Named in honor of the celebrated U.S. diplomat who played an instrumental role in negotiating the 1995 Dayton Peace Accords that ended the war in Bosnia, the award will be presented to Robinson at the Dayton Literary Peace Prize Gala on November 20th. Founded in 2005, The Dayton Literary Peace Prize is the only international literary peace prize awarded in the United States. It honors writers whose work uses the power of literature to foster peace, social justice, and global understanding. The Richard C. Holbrooke Distinguished Achievement Award recognizes authors for their complete body of work.

A native of Idaho, Robinson earned immediate acclaim with her 1980 debut novel, Housekeeping, a story about two sisters that explored universal themes of family and home. Twenty-five years later she produced her renowned Gilead trilogy, three novels exploring the concept of spiritual grace against the backdrop of a mythical Iowa town: Gilead, winner of the 2005 Pulitzer Prize for Fiction and the National Book Critics Circle Award; Home, winner of the 2009 Orange Prize; and 2014's Lila, winner of the National Book Critics Circle Award. Her nonfiction books include the essay collections The Givenness of Things, When I Was a Child I Read Books, Absence of Mind, and The Death of Adam, as well as the environmental wake-up call Mother Country, which was a 1989 National Book Award Finalist for nonfiction.

In 2012, President Barack Obama, a self-avowed fan of her work, awarded Robinson the National Humanities Medal. They made headlines again in November 2015 when President Obama interviewed Robinson for The New York Review of Books. Their wide-ranging conversation, which touched on religion, fear-mongering, and the convergence of faith and democracy, went viral.
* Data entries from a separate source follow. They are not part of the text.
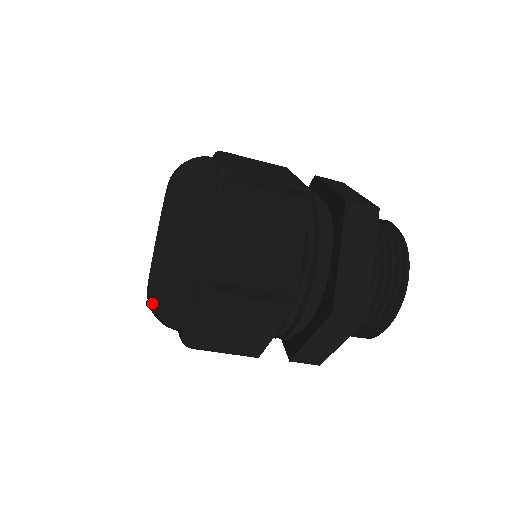
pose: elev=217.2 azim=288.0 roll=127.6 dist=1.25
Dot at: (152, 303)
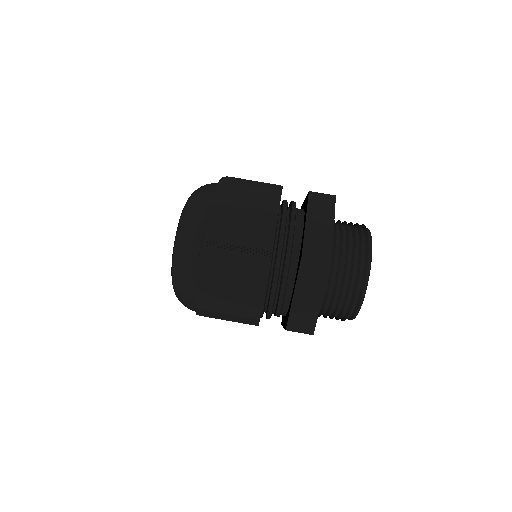
Dot at: (173, 274)
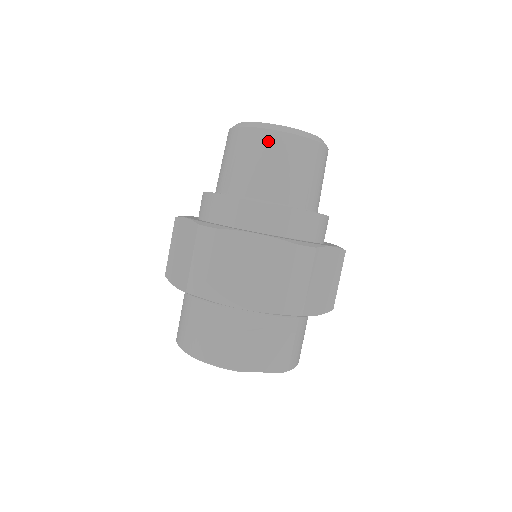
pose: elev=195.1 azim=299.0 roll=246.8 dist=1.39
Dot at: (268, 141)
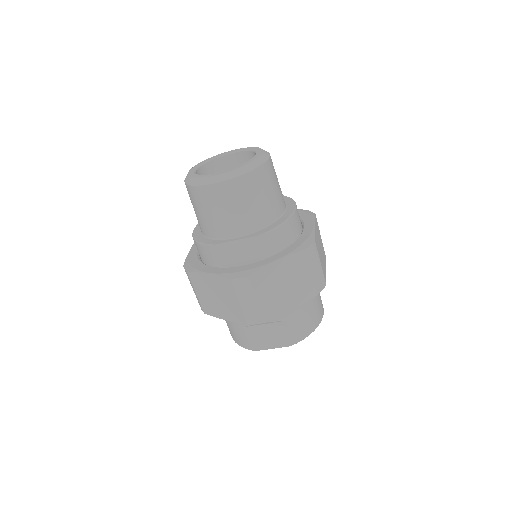
Dot at: (196, 195)
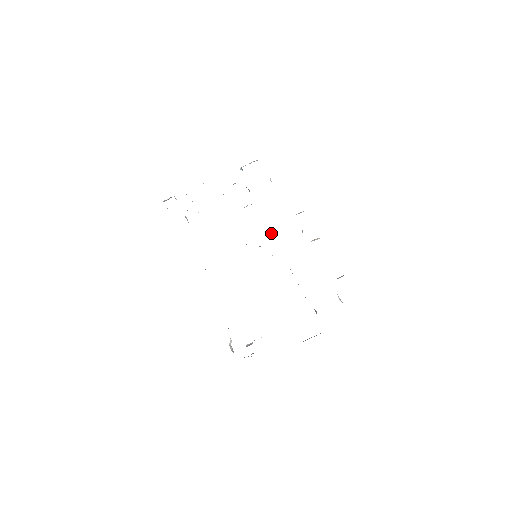
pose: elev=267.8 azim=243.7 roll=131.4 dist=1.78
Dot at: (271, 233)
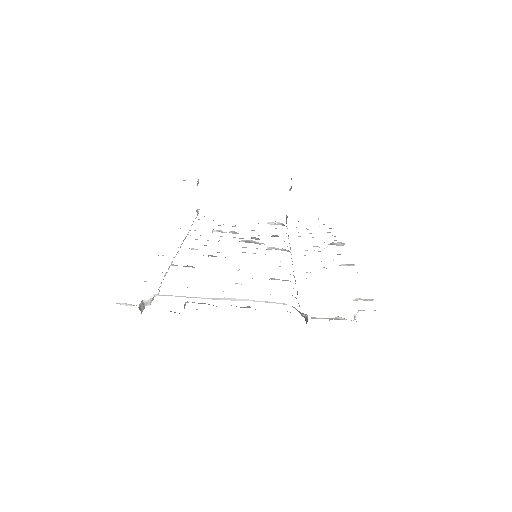
Dot at: occluded
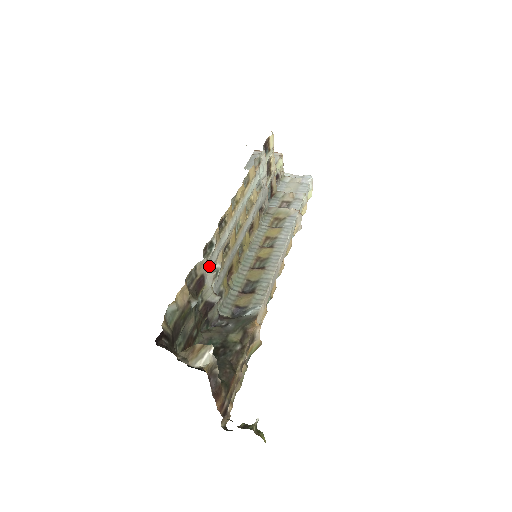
"In her fiction and in her essays, Marilynne Robinson is concerned with the issues that define the Dayton Literary Peace Prize: forgiveness, the sacredness of the human creature, and delight in being alive and experiencing the natural world," said Sharon Rab, founder and co-chair of the Dayton Literary Peace Prize Foundation. "With luminous, deeply moving prose, she explores the causes of strife in a family, in a community, and in the world, while ultimately demonstrating the universal healing power of reconciliation and love."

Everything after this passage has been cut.